Zainah also called for politicians to develop a culture of bipartisanship, which she hopes will find workable solutions to problems facing Malaysians, such as the conversion to Islam of a spouse in a marriage.

"There are so many heartbreaking issues like conversion which affects a person's well-being, but they are not being solved for politics. (Ruling) Barisan Nasional and (opposition) Pakatan Rakyat have to sit together and deal with these issues, so no one needs to be scared of being accused of anything," said Zainah.

"The government can use the excuse that some people are offended to seize Bibles. This is bad for social cohesion in a multiracial, multiracial society like Malaysia. It demonises the other, and it makes enemies instead of making friends," she said.

Zainah and Ambiga were not alone in their opinions at the book launch, with Universiti Malaya law associate professor Dr Azmi Sharom, who also believes that Malaysians cannot just fix, but improve on the current situation.

"I don't think this country is a basket case. Not yet. We can fix it and what we need to fix it, is an institutional revolution. Our institutions are already there, the issue is making them accountable and getting them to do what they are really meant to do," said Azmi.

He added that the Printing and Presses Act should be abolished to allow for discourse and alternative views.

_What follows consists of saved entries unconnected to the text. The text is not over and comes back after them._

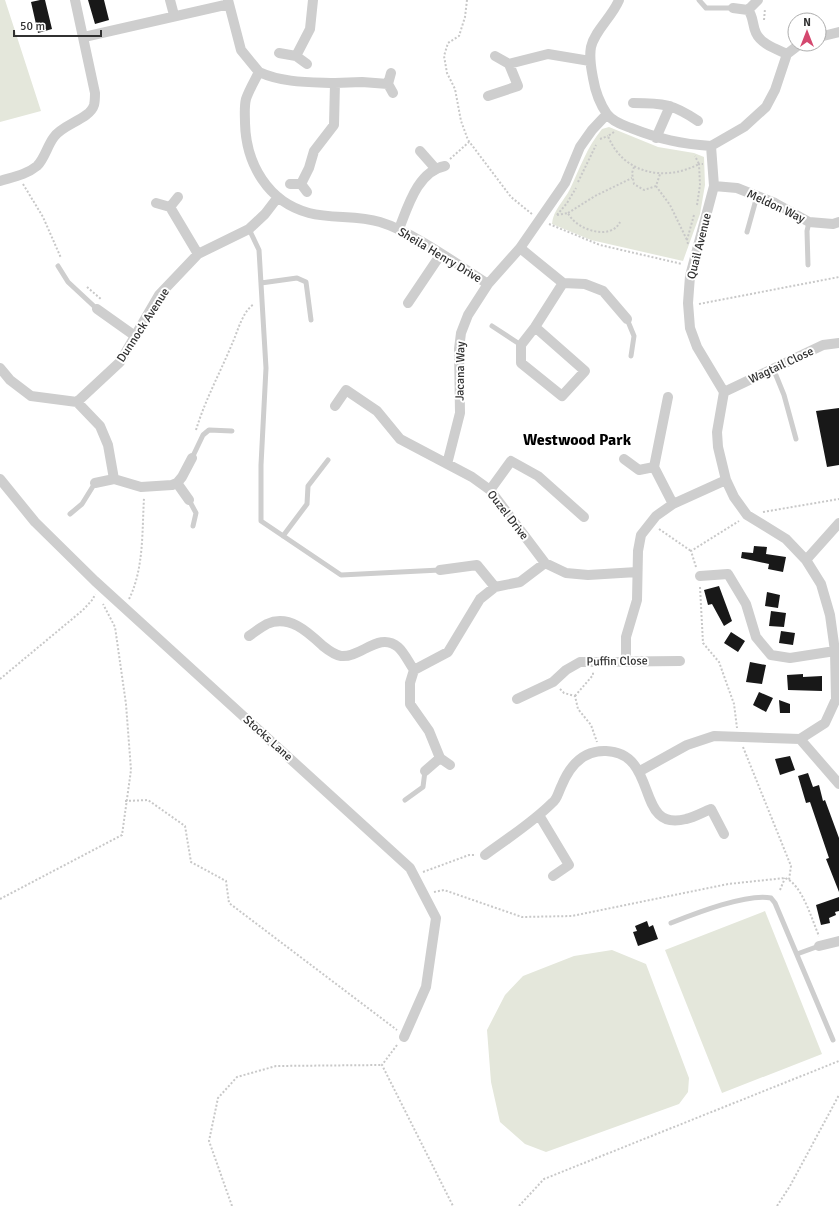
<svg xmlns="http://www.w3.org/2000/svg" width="839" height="1206" font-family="Signika,sans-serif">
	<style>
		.green { fill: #e4e7db }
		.building { fill: #181818 }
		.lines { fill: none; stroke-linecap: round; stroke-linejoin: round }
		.path { stroke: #c8c8c8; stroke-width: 2; stroke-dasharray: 2 2; stroke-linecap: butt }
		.lane { stroke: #cecece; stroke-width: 5 }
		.street { stroke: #cecece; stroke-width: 10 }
		.labels { text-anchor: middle; stroke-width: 4; stroke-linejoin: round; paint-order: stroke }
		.street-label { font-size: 12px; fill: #313131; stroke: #fff }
		.district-label { font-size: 16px; font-weight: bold; fill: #000; stroke: #fff }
	</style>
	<rect width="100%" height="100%" fill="#fff"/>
	<!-- green -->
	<path class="green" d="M0,0H5L41,111L0,122Z
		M609,127L658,147L694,153L704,157L705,185L700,214L683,261L591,240L552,224C553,210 564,201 570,189C580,168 587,147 602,129Z
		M765,911L822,1054L722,1093L665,950Z
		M612,950L646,964L689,1078L688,1092L679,1104L546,1152L525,1144L500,1122L491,1082L487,1030L505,995L523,976L574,956Z"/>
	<!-- building -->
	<path class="building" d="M40,0H45L52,29L38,33L31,2Z
		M88,0H104L109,20L95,24Z
		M839,408V465L827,467L816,411Z
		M754,546L767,547L766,554L786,557L783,572L768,569L769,564L741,558L742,552L753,553Z
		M719,586L732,621L724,626L712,604L708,605L704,590Z
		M767,592L780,595L778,608L765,606Z
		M771,611L786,613L784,627L769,626Z
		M781,631L795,633L793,645L779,643Z
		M731,632L745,641L738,652L724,643Z
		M750,662L766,665L762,684L746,682Z
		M803,674V677L822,676V691L788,690L787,675Z
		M759,692L773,698L766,712L753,705Z
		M779,700L790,704V713H780Z
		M790,756L795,770L780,775L775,759Z
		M808,773L813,787L819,785L823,801L825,800L839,838V892L826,859L829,858L810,802L806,803L798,776Z
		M839,897V911L835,912L836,915L829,918L830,923L821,925L816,905Z
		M647,921L649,927L653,925L658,939L638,946L633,932L637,931L635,926Z"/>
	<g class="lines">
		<!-- path -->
		<path class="path" d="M467,0L465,17L459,36L448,43L444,56L447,73L455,89L461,121L468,140L511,197L532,214
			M764,20L765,9
			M614,132L608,136C623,174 665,182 699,164L695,156
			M600,139L608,136
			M450,159L469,142
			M634,167L632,173L634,184L644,190L656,186L660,174
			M578,182L596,145
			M23,184L43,217L61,258
			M656,186L670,205L687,240
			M697,205L700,185L699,164H703
			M568,213L595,196L632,178
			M557,215L567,203L576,188
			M557,215L568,213C576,230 611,241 620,222
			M549,224L600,245L682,264
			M688,244L687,240L694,215
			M87,287L102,300
			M699,304L839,277
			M196,430C205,400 220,373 232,344C238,331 242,312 254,304
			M763,512L839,499
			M659,529L691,551
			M696,567L691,551L739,521
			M700,587L703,643L719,662L734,704L737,728
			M129,599C144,569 142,531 144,498
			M0,679L83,610L93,599L95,594
			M560,689L564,693L575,696L578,709L591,725L597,742
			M575,696L593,675V672
			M743,747L791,866L789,880
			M125,801L148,800L185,826L191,862L226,881L229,903L397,1030
			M423,872L469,855H476
			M780,890L785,878
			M434,892L444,890L522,917L572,916L728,884L785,878C802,884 812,920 819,936
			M0,899L122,835L131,770L126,704L115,627L103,604
			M397,1045L382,1065L453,1206
			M232,1206L209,1141L218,1098L237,1077L276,1066L382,1065
			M519,1206L544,1179L839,1061
			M777,1206L790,1186L839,1095"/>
		<!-- lane -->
		<path class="lane" d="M699,0L706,8H733
			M249,229L259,250L266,368L261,465V521L341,575L440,570
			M747,232L757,196
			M808,265L807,231L809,222
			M58,266L68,282L97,309
			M261,283L297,278L306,282L311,320
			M627,319L634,336L631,356
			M492,326L521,345
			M773,368L784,395L796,439
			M192,458L203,435L209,430L232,431
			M189,500L196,513L193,526
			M70,514L82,504L95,483
			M283,536L307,504L308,486L328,460
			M405,800L423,787L425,771
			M671,923C694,914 747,893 771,898L775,903L833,1040
			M797,954L819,946"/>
		<!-- street -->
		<path class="street" d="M170,0L174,15
			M228,0L241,50L259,72
			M619,0C612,17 595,30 591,47C589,58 591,67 593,78C595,90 600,104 607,114C613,122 623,125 631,128C659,139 681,144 711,146
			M733,8L748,10C754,17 752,25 756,33C761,44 776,49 787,54
			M748,10L758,0
			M84,37L229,4
			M819,37L839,32
			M279,53L296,56L307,64
			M296,56L310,29L313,0
			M495,56L509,64
			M391,73L388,84L393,93
			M335,83C309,82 283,83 259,72C255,80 249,90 246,99C244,107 245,116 245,123C246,164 268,202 309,213C332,219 357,215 380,222C413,232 458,265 488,284
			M488,96L518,86L509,64L548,54L590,61
			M633,103C663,103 673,104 698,121
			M656,138L670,106
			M711,146L714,186L690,276L688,303L690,328L697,347L724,392L717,432L718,447L726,480L734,497L747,515L786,539L806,560L821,584L830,615L835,651L836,699L825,723L800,739
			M711,146L744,127L766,107L775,90L787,54L800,44
			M420,151L435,168
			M0,181C13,177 26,175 37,166C45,158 47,146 54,137C63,124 90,119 94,105C95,101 95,96 95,93L75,0
			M290,184H301
			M301,184L309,168L314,151L334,125L335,83L362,82L388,84
			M301,184L307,192
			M714,186L737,188L775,203L809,222L833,224L839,222
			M156,203L170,207L178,197
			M170,207L198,254
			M399,229C408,206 418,171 445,166
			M520,248L563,283L585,284L603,291L627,319
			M408,303L441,254
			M97,309L135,336
			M535,327L585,371L562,396L521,363V345L535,327L563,283
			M0,368L10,380L31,396L77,402L120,362L159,295L198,254L249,229L265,214L278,197
			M724,392L823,345L839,343
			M668,397L654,467L673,504
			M77,402L100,426L108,445L114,479
			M335,406L346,390L377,411L400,439L472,477L490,490L545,563L566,573L588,575L637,572
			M624,459L639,470L654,467
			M447,464L460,413L459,349L461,333L468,315L488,284L520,248L565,183L580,147L592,130L607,114
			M0,479L35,522L95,581L410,868L436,918L426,987L404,1037
			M95,483L114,479L141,487L172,485L177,483L182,477L192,458
			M177,483L189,500
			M490,490L511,461L538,476L584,517
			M806,560L839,523
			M440,570L477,565L495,587
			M700,576L728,574L746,604L756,637L771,655L790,658L835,651
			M249,636C255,632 261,627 267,624C289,614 308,632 323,646C328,650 335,655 341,656C361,658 379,631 398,647C404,652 409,663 414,670
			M626,661V637L637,600L638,551L641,535L656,516L673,504L726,480
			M517,699L553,682L566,670L580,662L680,661
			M800,739L839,784
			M440,758L450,765
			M425,771L440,758L429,731L410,704V683L414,670L448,652L480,599L495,587L520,582L545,563
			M640,771L687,745L714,736L800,739
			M539,815L569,865L553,876
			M485,855C508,838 532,823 552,803C557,800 558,793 561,787C569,767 582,750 606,751C660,753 634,833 686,819C695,817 703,812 711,809L724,834
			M819,946L839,941"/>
	</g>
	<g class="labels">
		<!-- street labels -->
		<g class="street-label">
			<text transform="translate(776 206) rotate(25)" y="4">Meldon Way</text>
			<text transform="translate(699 246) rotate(-76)" y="4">Quail Avenue</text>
			<text transform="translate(440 255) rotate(31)" y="4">Sheila Henry Drive</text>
			<text transform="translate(143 325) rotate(-57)" y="4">Dunnock Avenue</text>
			<text transform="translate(781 365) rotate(-25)" y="4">Wagtail Close</text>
			<text transform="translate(460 371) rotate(-89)" y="4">Jacana Way</text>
			<text transform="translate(508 515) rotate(52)" y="4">Ouzel Drive</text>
			<text transform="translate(617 661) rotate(-1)" y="4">Puffin Close</text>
			<text transform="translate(268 738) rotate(42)" y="4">Stocks Lane</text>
		</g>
		<!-- district labels -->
		<g class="district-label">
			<text x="577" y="445">Westwood Park</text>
		</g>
	</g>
	<!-- north arrow -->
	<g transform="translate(807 32)"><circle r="19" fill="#ffffff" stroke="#adadad"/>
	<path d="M0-3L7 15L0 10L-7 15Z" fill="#d4486f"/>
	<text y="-6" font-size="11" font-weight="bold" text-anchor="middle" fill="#313131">N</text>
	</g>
	<!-- scale -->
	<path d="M14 30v6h87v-6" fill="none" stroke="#313131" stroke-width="2"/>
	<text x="20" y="30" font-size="12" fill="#313131" stroke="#ffffff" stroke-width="3" paint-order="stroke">50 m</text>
</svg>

"We need to open up the democratic space, and it doesn't take a lot to do that, and it doesn't take a lot to clean up our institutions," said Azmi.

He said the current social and political situation was the result of sacrificing fundamental principles for economic progress, leading to the undermining of institutions and the creation of people exempt from the rules or laws of a civilised nation.

"Are we a culture of offendedness? Well, it looks like it. I admit, I like vegetables. How did kangkung become a racist issue? What kind of warped mind does it take to twist a joke? And it seems a minority who have been given carte blanche to speak up on whatever they want. We let it happen, this is our fault," said Azmi.

With all that was said on the stage, one question remains - how was this message received on the ground?

If the words of Jihad for Justice president Thasleem Mohamed Ibrahim are anything to go by, it was actually received quite well, along with Thayaparan's book which was called "very contemporary" by Thasleem.

"With the ideas given by the panel speakers, the next step is to figure out how we can go down and engage with the people and spread this message saying that racial, religious issues are actually non-issues. A class war is not too far away," said Thasleem.

He said change can only come when the "have-nots among the Malays start to realise that the New Economic Policy has been abused, and the rich are becoming richer and the poor are becoming poorer among the Malays."

And Thasleem was not alone with this, with Foreign Policy Study Group executive vice chairman M. Santhananaban saying that the views of the panellists deserve an airing.

"It is not about agreeing or disagreeing, but I was happy to hear those views," said the former Malaysian Ambassador to Korea.

These views, while not new are certainly food for thought - for as Thayaparan himself said in his speech, the whole aim of the book was to put forward one question to Malaysians – “Where do we go from here?”